SASE and Zero Trust: Simplified IT Complexity

By removing the need for inspection devices, SASE cloud solutions also reduce system complexity as additional circuitry to accommodate these devices on the network is no longer required, this reduces the overall cost of system circuitry.

Within a SASE Zero Trust solution, there is a consistent security policy across the system. This means that IT decision makers should only need to make any given policy change once and the updated policy remains consistent throughout the system. By keeping consistency, this reduces the IT complexity of the system as there is no need to consider misaligned policies that may pose security risks.

Zero Trust: Implementation Considerations for IT Decision Makers

Prior to integrating SASE & Zero Trust architectures, IT decision makers must consider the potential risks and required access levels for each system component.

Zero Trust: Assessing Organisational Readiness

When assessing organisational readiness, it must be noted that traditional security systems can no longer be deemed adequate, highlighting the need for a consolidated framework from which to structure the organisation’s system.

By evaluating the system, this details how the system may migrate to SASE Zero Trust and prevent unnecessary permissions being given to users whilst also making sure that the change does not hinder expected use.

Zero Trust: Developing a Phased Implementation Strategy

It is important to consider the preparation tasks prior to the change from a network-centric model to an identity-centric model, as well as evaluating the existing security components and determining critical systems/data reside. For example, within SASE cloud implementations, the intrusion prevention system (IPS) is all handled in the cloud and thus legacy IPS systems can be phased out.

As Zero Trust assumes that any connection that doesn’t pass all checks is a breach to the system, IT decision makers should consider additional security implementations such as microsegmentation and software defined perimeters (SDPs). These prevent potential attackers from lateral movement across the system and thus helps confine breaches to a singular subsystem.

Should access be required on premises as well as remotely, software-defined wide-area networking (SD-WAN) solutions offer an additional optimisation to the SASE Zero Trust architecture. SD-WAN is capable of service chaining security inspection to the secure web gateway when in-house connections are required, preventing the need for in-house connections to be routed entirely via the cloud (which would add additional latency).
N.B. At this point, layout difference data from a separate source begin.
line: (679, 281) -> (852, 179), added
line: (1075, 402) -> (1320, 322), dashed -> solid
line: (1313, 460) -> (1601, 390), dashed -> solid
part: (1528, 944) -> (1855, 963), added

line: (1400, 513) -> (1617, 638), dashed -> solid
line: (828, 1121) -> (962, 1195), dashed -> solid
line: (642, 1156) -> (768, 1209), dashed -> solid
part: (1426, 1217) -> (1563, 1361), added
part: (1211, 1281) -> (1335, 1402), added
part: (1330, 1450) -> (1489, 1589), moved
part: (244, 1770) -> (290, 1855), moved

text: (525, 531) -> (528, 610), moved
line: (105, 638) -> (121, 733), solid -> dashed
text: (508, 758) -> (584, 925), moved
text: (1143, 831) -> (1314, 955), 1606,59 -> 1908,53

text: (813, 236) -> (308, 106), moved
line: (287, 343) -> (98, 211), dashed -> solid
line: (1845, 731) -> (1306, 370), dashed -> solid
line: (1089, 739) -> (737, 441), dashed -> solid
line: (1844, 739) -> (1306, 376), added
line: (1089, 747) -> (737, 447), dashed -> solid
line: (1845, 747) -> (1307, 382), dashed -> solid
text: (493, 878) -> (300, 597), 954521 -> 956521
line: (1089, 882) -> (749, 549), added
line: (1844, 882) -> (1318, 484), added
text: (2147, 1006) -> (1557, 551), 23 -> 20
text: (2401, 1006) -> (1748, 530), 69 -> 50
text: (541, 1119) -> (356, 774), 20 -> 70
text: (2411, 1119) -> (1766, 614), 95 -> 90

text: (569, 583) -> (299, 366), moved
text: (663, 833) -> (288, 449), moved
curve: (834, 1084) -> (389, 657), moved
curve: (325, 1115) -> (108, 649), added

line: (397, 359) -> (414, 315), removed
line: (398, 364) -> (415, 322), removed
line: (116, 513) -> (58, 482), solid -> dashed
With cloud access security brokers (CASB) visibility, the security policies are centralised to define the access enforcement to cloud applications and quarantine users with suspicious behaviour.

Organisations must constantly monitor systems to ensure that, as the system develops, it remains up-to-date with the latest solutions and is able to cope with new threats.

Zero Trust: Choosing the Right Partners

As there are many different providers for SASE and Zero Trust architecture solutions, IT decision makers are advised to evaluate the needs of their organisation before choosing a provider.

Cato Networks (CatoSASE), Fortinet (FortiSASE), Paloalto (PrismaSASE) and Netskope (Netskope SASE) each provide an integration of SASE services for their cloud networks with Fortinet and Paloalto proving to be prominent in the sector due to their ability to offer Next-Generation Firewalls (NGFW) and Secure Web Gateways (SWG), which assist with fulfilling the Zero Trust model.

Fortinet stands out not only for their intuitive user interface, unified network, security visibility and its ease of configurability but also for its microbranch security which is a unique capability. Fortinet access points and extenders intelligently offload traffic to a SASE location for comprehensive security inspection at scale, for all devices. This allows a new approach to cloud-based security by extending enterprise-grade protection to microbranches without additional appliances, agents, or services.